### Problem description
Reproduce only the listing lines between the line holding "pose: elev=148.9 azim=258.3" and the line holding "Dot at: (181, 172)", inclusive, swapping "roll" for "bank". Leave everything else unchanged.

### Record set
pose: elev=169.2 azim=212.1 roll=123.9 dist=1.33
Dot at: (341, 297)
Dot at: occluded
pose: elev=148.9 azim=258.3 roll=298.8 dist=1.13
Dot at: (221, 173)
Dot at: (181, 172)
--
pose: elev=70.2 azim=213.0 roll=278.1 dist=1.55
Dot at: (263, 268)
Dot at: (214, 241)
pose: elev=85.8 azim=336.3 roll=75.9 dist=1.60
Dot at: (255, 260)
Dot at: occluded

### Exercise response
pose: elev=148.9 azim=258.3 bank=298.8 dist=1.13
Dot at: (221, 173)
Dot at: (181, 172)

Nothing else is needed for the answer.